Eine Umstellung erfolgt am besten über sieben bis zehn Tage. Sie mischen zunehmend das neue Futter unter das alte, beobachten Verdauung und Wohlbefinden und passen das Tempo bei empfindlichen Hunden an. Für einen sanften Wechsel zu Anifit bietet sich das Anifit-Futterumstellungspaket für Hunde an, das verträgliche Sorten und Umstellungshilfen für die Übergangszeit bündelt.
Mein Hund frisst weniger als die Empfehlung. Ist das schlimm?
Wenn er normalgewichtig ist, fit wirkt und glänzendes Fell hat, ist das in Ordnung. Empfehlungen sind Richtwerte. Bei plötzlich nachlassender Futteraufnahme, Gewichtsverlust oder Trägheit ist allerdings ein Besuch in der Tierarztpraxis sinnvoll.
Wie passe ich die Menge bei Übergewicht an?
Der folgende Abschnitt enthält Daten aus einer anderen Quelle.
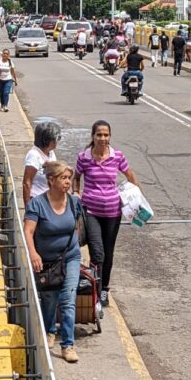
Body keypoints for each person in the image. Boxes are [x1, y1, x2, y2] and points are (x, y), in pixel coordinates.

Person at [73, 121, 140, 308]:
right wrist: (76, 192)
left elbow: (130, 176)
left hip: (112, 213)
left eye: (106, 135)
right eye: (99, 135)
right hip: (91, 212)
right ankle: (95, 288)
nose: (102, 138)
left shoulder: (117, 156)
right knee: (97, 252)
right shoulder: (84, 157)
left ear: (110, 136)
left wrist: (136, 198)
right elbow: (76, 177)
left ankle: (104, 289)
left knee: (108, 252)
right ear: (93, 136)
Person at [24, 161, 82, 363]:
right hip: (47, 261)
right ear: (50, 180)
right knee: (49, 300)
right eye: (63, 178)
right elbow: (28, 231)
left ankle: (68, 345)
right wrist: (33, 253)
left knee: (68, 299)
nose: (67, 182)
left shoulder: (73, 202)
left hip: (70, 257)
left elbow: (76, 227)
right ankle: (49, 330)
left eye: (69, 178)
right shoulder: (37, 204)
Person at [23, 122, 61, 207]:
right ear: (49, 140)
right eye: (57, 138)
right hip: (37, 200)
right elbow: (27, 183)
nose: (58, 141)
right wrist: (28, 208)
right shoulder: (34, 155)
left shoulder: (51, 153)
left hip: (49, 199)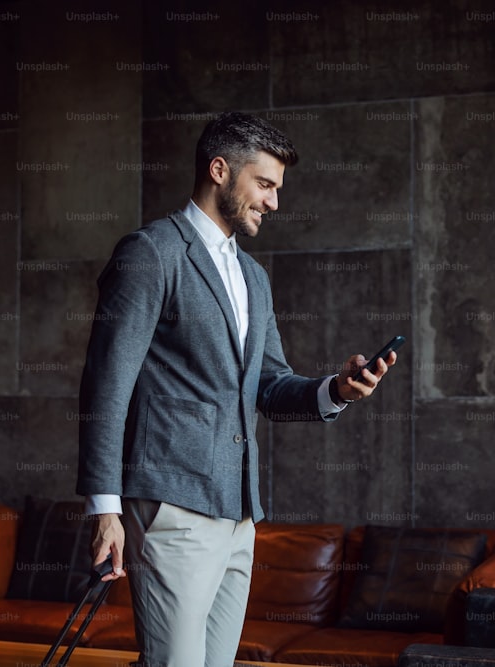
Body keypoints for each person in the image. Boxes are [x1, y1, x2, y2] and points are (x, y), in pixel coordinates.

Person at [76, 111, 396, 667]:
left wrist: (337, 390)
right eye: (265, 184)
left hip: (240, 514)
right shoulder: (150, 253)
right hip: (172, 506)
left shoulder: (253, 277)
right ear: (219, 170)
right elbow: (106, 386)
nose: (274, 202)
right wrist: (105, 509)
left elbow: (270, 387)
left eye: (277, 188)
Wichtig ist, am Idealgewicht zu rechnen, nicht am aktuellen Gewicht. Senken Sie die Menge in kleinen Schritten, zum Beispiel um 10 Prozent, beobachten Sie die Gewichtskurve über Wochen, und besprechen Sie deutlichere Abnehmprogramme tierärztlich.
Brauchen Sport- und Arbeitshunde wirklich so viel mehr?
Ja, der Bedarf kann sich verdoppeln bis vervierfachen. Bei intensivem Training, Schlittenhundeleistung oder Jagdarbeit liegt der Faktor häufig zwischen 2,5 und 5,0 × RER. Diese Hunde brauchen außerdem eine andere Nährstoffverteilung, vor allem mehr Fett.
Bei welchen Anzeichen sollte ich zum Tierarzt?
Bei deutlicher Gewichtsabnahme oder -zunahme ohne erkennbaren Grund, ständigem Hunger, plötzlich verändertem Appetit, anhaltendem Durchfall, Erbrechen oder Mattigkeit. Diese Symptome können auf gesundheitliche Ursachen hinweisen, die in die tierärztliche Sprechstunde gehören.
Zusammenfassung
Wie viel Hundefutter pro Tag richtig ist, lässt sich erstaunlich genau berechnen: Ruhebedarf (RER) mit der Formel 70 × Gewicht hoch 0,75, anschließend mal einem Faktor für die Lebenssituation. Bei einem kleinen kastrierten Hund mit 5 kg landen wir bei rund 375 kcal pro Tag, bei einem großen mit 30 kg etwa 1.435 kcal.
Wie viele Gramm das in der Schüssel sind, entscheidet das Etikett, Nassfutter liefert pro 100 g deutlich weniger Energie als Trockenfutter. Konkrete Anifit-Gramm-Werte nach Gewicht stehen in meinem Ratgeber „Anifit Fütterungsempfehlung für Hunde“. Und am Ende ist Ihr Hund die zuverlässigste Waage, die Sie haben: Tasten Sie wöchentlich die Rippen, prüfen Sie die Taille von oben und korrigieren Sie in kleinen Schritten.
Quellen und weiterführende Informationen
Die Inhalte stützen sich auf die anerkannten Fachgrundlagen zur Hundeernährung:
- FEDIAF Nutritional Guidelines (European Pet Food Industry Federation, 2021).
- NRC: Nutrient Requirements of Dogs and Cats (National Research Council, 2006).
- Meyer/Zentek: Ernährung des Hundes. Grundlagen, Fütterung, Diätetik, deutsches Standardwerk zur Hundeernährung.